EXERCISE:
Every line with the string "input" should be copied from the data.

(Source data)
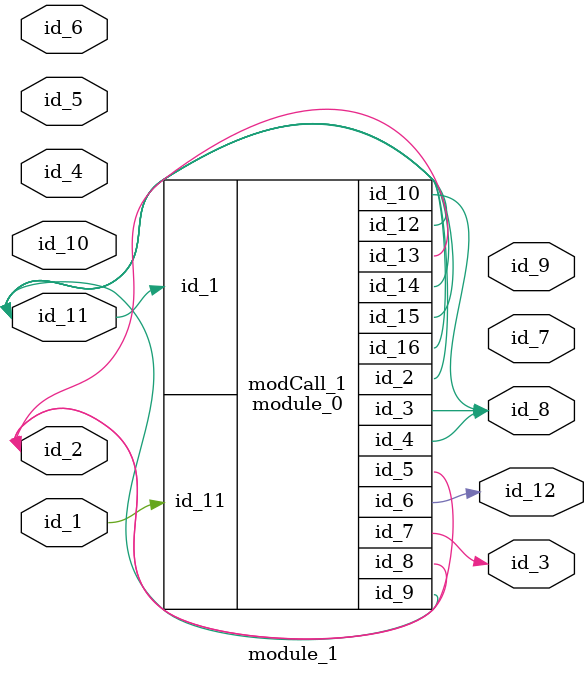
<source format=v>
module module_0 (
    id_1,
    id_2,
    id_3,
    id_4,
    id_5,
    id_6,
    id_7,
    id_8,
    id_9,
    id_10,
    id_11,
    id_12,
    id_13,
    id_14,
    id_15,
    id_16
);
  inout wire id_16;
  output wire id_15;
  inout wire id_14;
  inout wire id_13;
  output wire id_12;
  input wire id_11;
  output wire id_10;
  inout wire id_9;
  inout wire id_8;
  output wire id_7;
  output wire id_6;
  output wire id_5;
  output wire id_4;
  output wire id_3;
  inout wire id_2;
  input wire id_1;
  wire id_17;
endmodule
module module_1 (
    id_1,
    id_2,
    id_3,
    id_4,
    id_5,
    id_6,
    id_7,
    id_8,
    id_9,
    id_10,
    id_11,
    id_12
);
  output wire id_12;
  inout wire id_11;
  input wire id_10;
  output wire id_9;
  output wire id_8;
  output wire id_7;
  input wire id_6;
  input wire id_5;
  input wire id_4;
  output wire id_3;
  inout wire id_2;
  input wire id_1;
  module_0 modCall_1 (
      id_11,
      id_11,
      id_8,
      id_8,
      id_2,
      id_12,
      id_3,
      id_2,
      id_11,
      id_8,
      id_1,
      id_11,
      id_2,
      id_11,
      id_11,
      id_11
  );
endmodule

</source>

SOLUTION TO THIS TASK:
  input wire id_11;
  input wire id_1;
  input wire id_10;
  input wire id_6;
  input wire id_5;
  input wire id_4;
  input wire id_1;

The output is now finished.